The GBP/CHF initially fell during the day on Tuesday but found enough support below to turn things back around. This is one of my favorite pairs to trade, because quite frankly it tends to trend for long periods of time. With that, you can see that we have been going higher for quite some time now, and now we approach the vital 1.55 level. The reason I say this is vital is that we are looking at a complete “round-trip” from the meltdown after the Swiss National Bank announced that it was abandoning the currency peg back at the beginning of the year.
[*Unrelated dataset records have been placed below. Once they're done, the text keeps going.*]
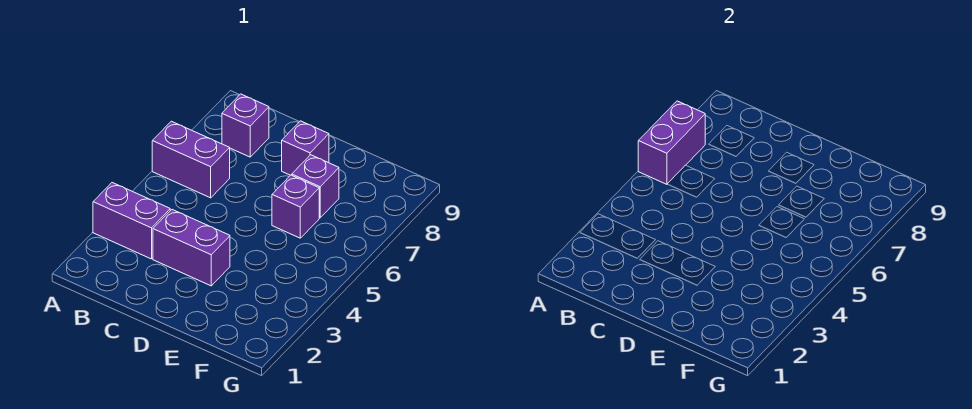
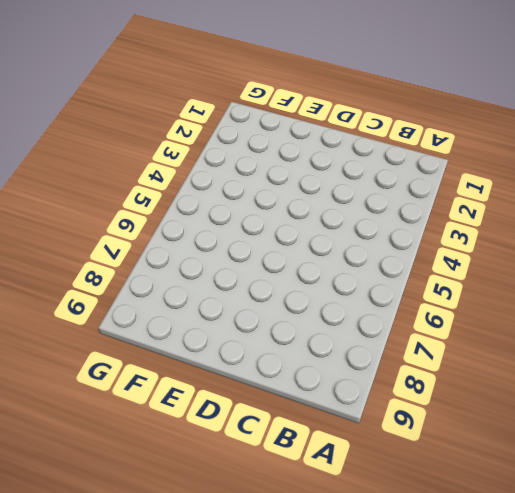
none -> purple brick A3:B3 level 1
none -> purple brick A6:B6 level 1

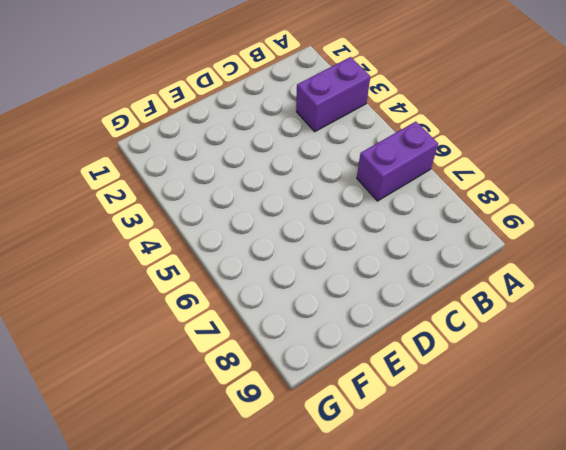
none -> purple brick B8 level 1
none -> purple brick C3:D3 level 1

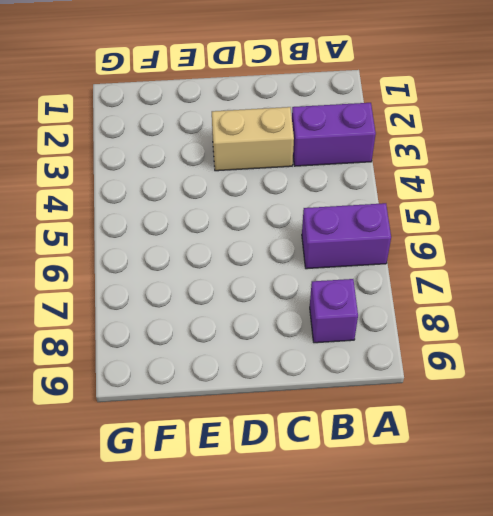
tan brick C3:D3 level 1 -> purple brick C3:D3 level 1
none -> purple brick D8 level 1
none -> purple brick E6 level 1

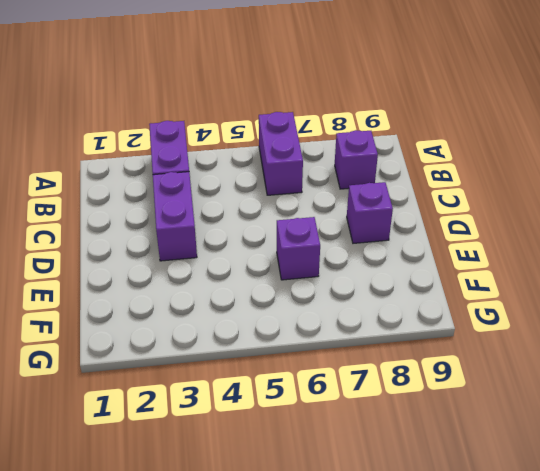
none -> purple brick E7 level 1
none -> purple brick A6:A7 level 2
When you look around the Forex markets, you can see that the Swiss franc continues to struggle against most currencies, and it has been recently revealed that the Swiss National Bank is working against the value of the Franc again. Granted, most of that work is probably in the EUR/CHF pair, but it does have a knock on effect in this pair. On top of that, the Swiss have intervened directly against the British pound before, so we can’t even rule that out at this point.
Much higher
I believe that this pair goes much higher for a lot of different reasons, not the least of which is that the British pound is relatively strong in general. I see that the British pound is rising against most other currencies right now, and is even holding its own against the US dollar. Because of this, you have to think that it is going to continue to strengthen against most currencies, especially one that is currently being worked against by its own central bank. Ultimately, this is a market that should give you good gains longer-term, as long as you can handle the short-term pullbacks from time to time. Once we break out above the 1.55 handle, I feel that this market is probably free to go much higher than that. I have no scenario in which I am selling this pair right now.